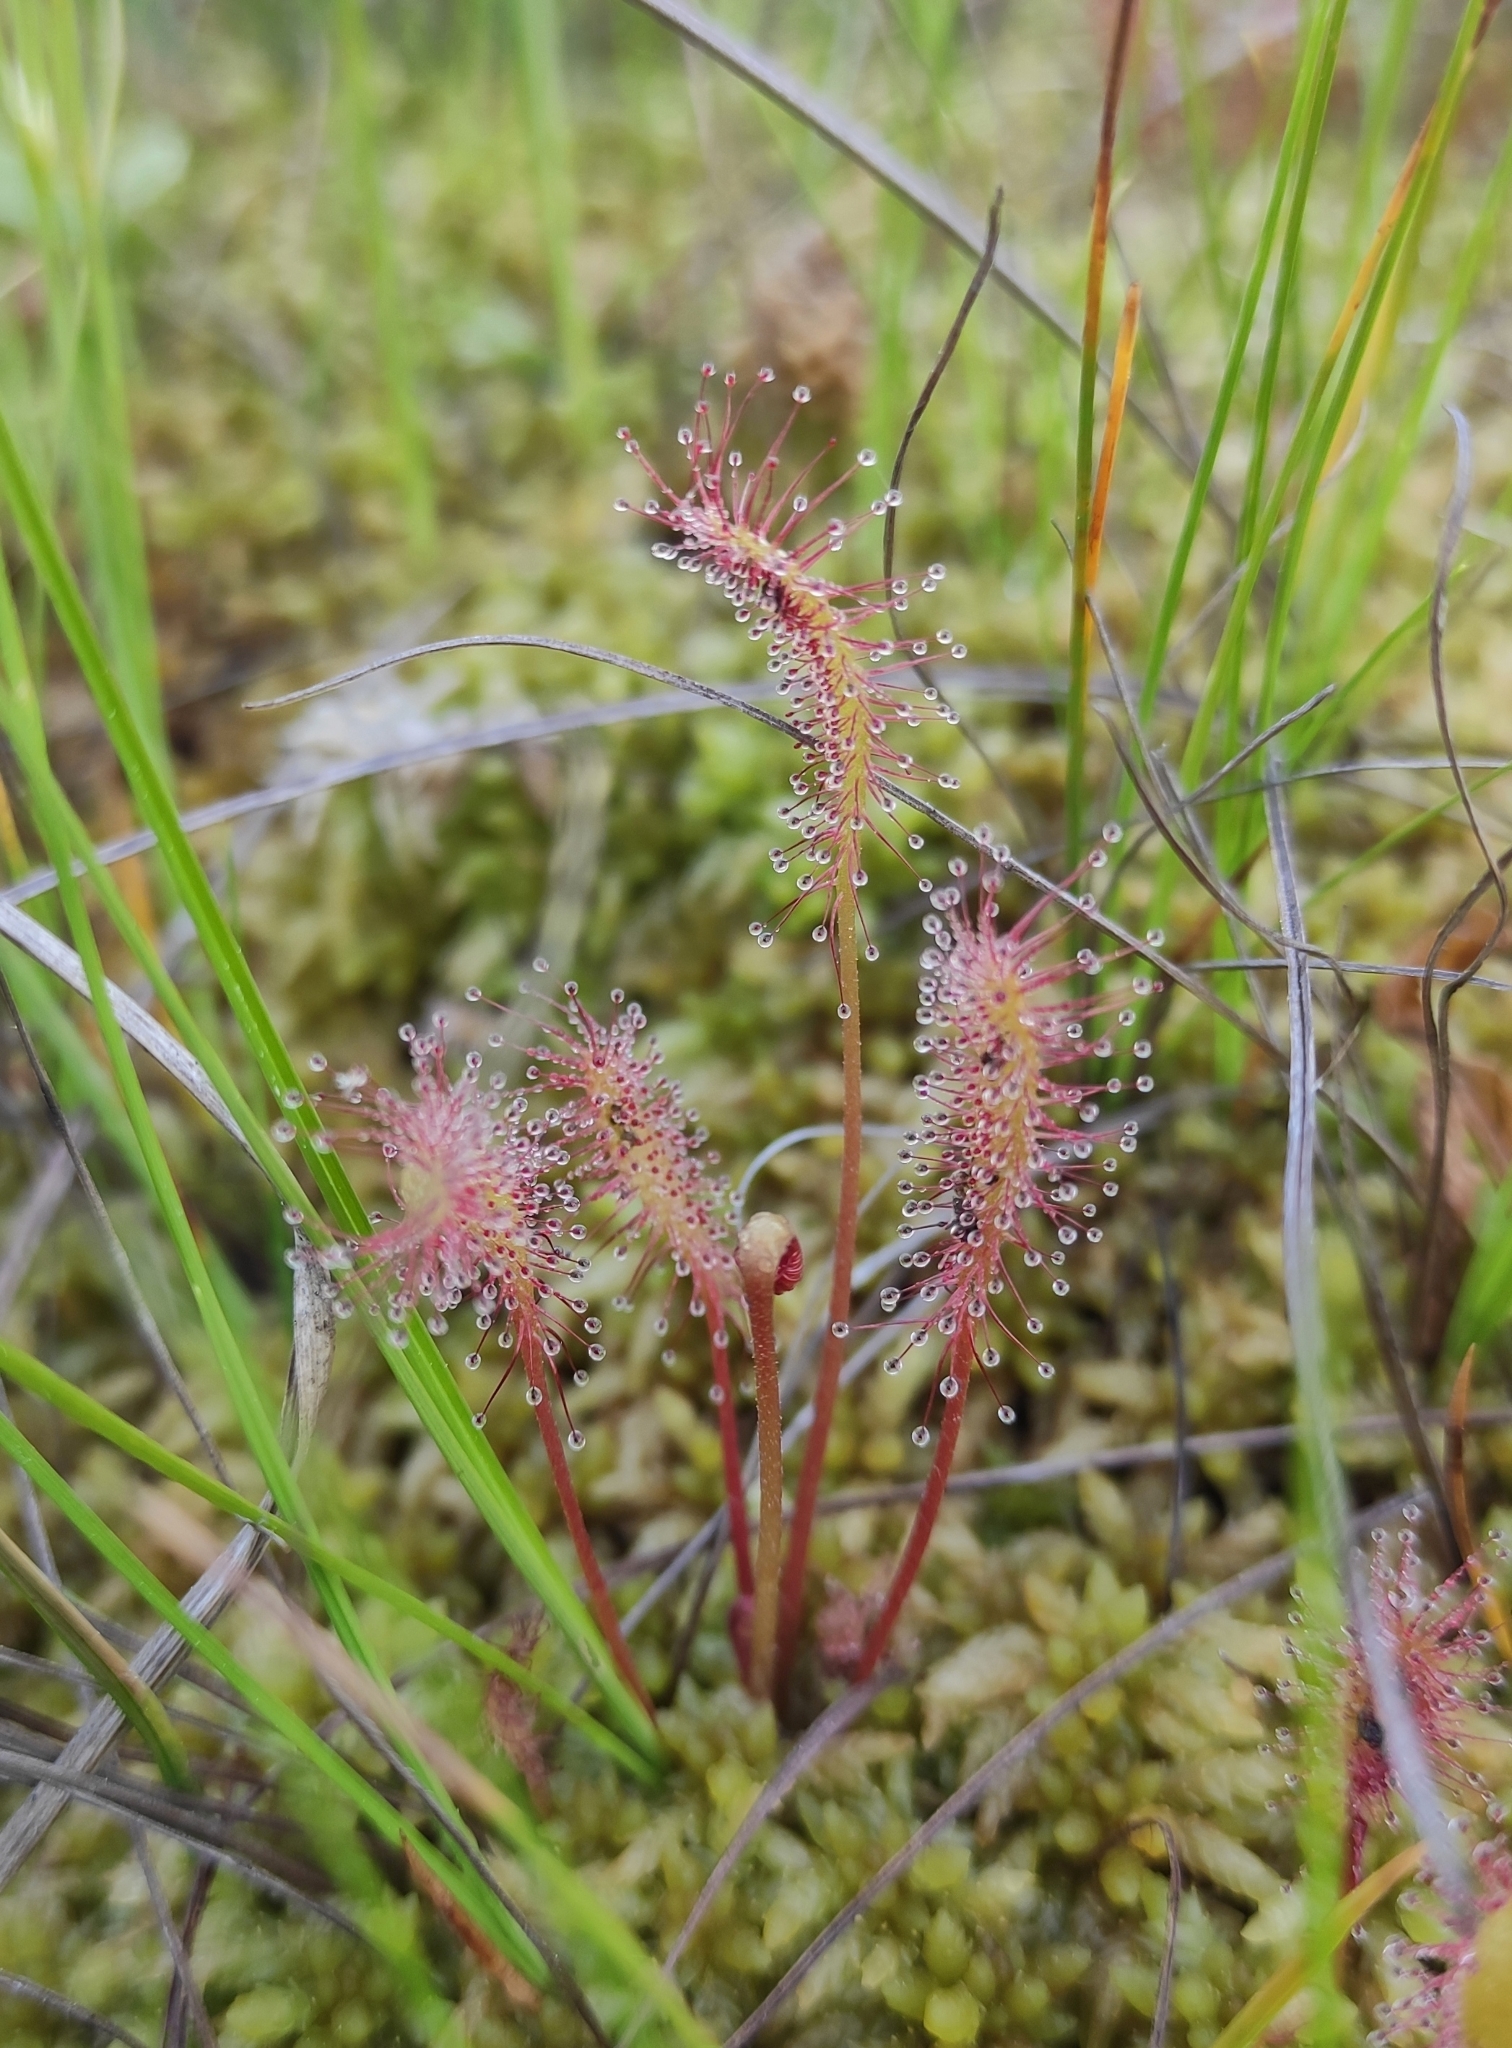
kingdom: Plantae
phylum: Tracheophyta
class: Magnoliopsida
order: Caryophyllales
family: Droseraceae
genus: Drosera
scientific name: Drosera anglica
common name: Great sundew
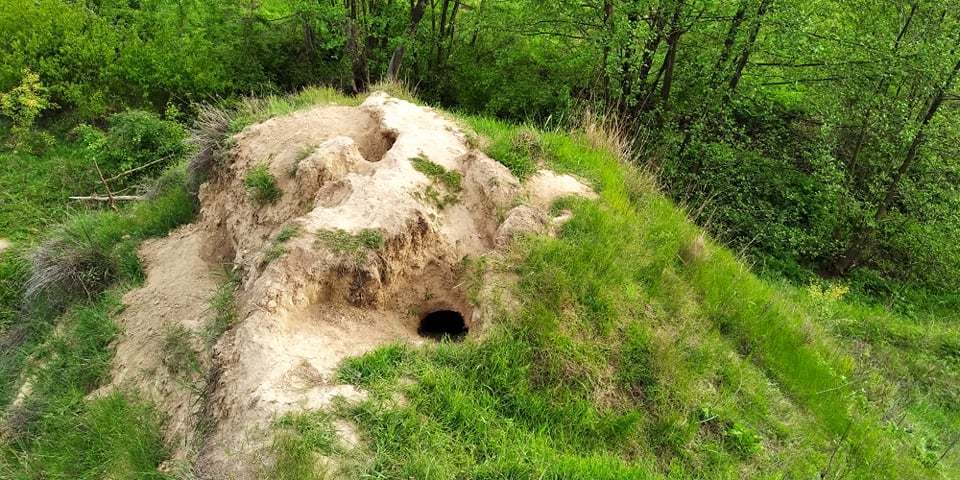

#####

### REQUIREMENT
Rewrite the lines from the one containing "class: Magnoliopsida" through the end of the items, swapping "scientific name" for "binomial name" and keeping everything else the same. Leave the pictures out of your answer.

### EXERCISE RESPONSE
class: Magnoliopsida
order: Caryophyllales
family: Droseraceae
genus: Drosera
binomial name: Drosera anglica
common name: Great sundew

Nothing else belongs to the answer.